[<prev] [next>] [<thread-prev] [thread-next>] [day] [month] [year] [list]
Message-ID: <319f1e21-6cf4-4502-ebc8-c808560fb48d@oracle.com>
Date: Mon, 11 Jul 2022 23:44:14 -0500
From: Mike Christie <michael.christie@...cle.com>
To: hch@...radead.org, stefanha@...hat.com, jasowang@...hat.com,
mst@...hat.com, sgarzare@...hat.com,
virtualization@...ts.linux-foundation.org, brauner@...nel.org,
ebiederm@...ssion.com, linux-kernel@...r.kernel.org
Subject: Re: [PATCH v10 0/8] Use copy_process in vhost layer
Eric and Christian, Ping?
If you guys don't like these patches anymore what about something
simple like just exporting some helpers to update and check a task's
nproc limit. Something like this:
diff --git a/include/linux/sched/task.h b/include/linux/sched/task.h
index 81cab4b01edc..71b5946be792 100644
--- a/include/linux/sched/task.h
+++ b/include/linux/sched/task.h
@@ -98,6 +98,10 @@ int kernel_wait(pid_t pid, int *stat);
extern void free_task(struct task_struct *tsk);
+extern bool task_is_over_nproc_limit(struct task_struct *tsk);
+extern void task_inc_nproc(struct task_struct *tsk);
+extern void task_dec_nproc(struct task_struct *tsk);
+
/* sched_exec is called by processes performing an exec */
#ifdef CONFIG_SMP
extern void sched_exec(void);
diff --git a/kernel/cred.c b/kernel/cred.c
index e10c15f51c1f..c15e7b926013 100644
--- a/kernel/cred.c
+++ b/kernel/cred.c
@@ -358,7 +358,7 @@ int copy_creds(struct task_struct *p, unsigned long clone_flags)

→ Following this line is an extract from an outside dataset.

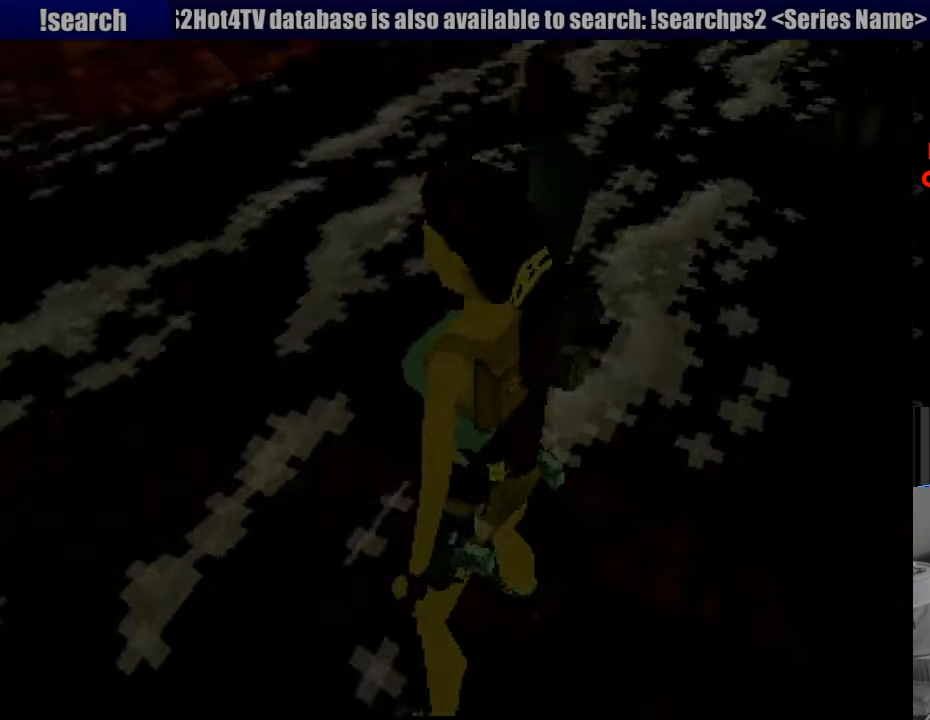
{"buttons": ["DPAD_UP", "DPAD_LEFT"], "events": [[166, "DPAD_UP", "down"], [366, "DPAD_LEFT", "down"]]}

kdebug("share_creds(%p{%d,%d})",
p->cred, atomic_read(&p->cred->usage),
read_cred_subscribers(p->cred));
- inc_rlimit_ucounts(task_ucounts(p), UCOUNT_RLIMIT_NPROC, 1);
+ task_inc_nproc(p);
return 0;
}
@@ -395,7 +395,7 @@ int copy_creds(struct task_struct *p, unsigned long clone_flags)
#endif
p->cred = p->real_cred = get_cred(new);
- inc_rlimit_ucounts(task_ucounts(p), UCOUNT_RLIMIT_NPROC, 1);
+ task_inc_nproc(p);
alter_cred_subscribers(new, 2);
validate_creds(new);
return 0;
diff --git a/kernel/fork.c b/kernel/fork.c
index 9d44f2d46c69..88dbe3458d7d 100644
--- a/kernel/fork.c
+++ b/kernel/fork.c
@@ -1964,6 +1964,32 @@ static void copy_oom_score_adj(u64 clone_flags, struct task_struct *tsk)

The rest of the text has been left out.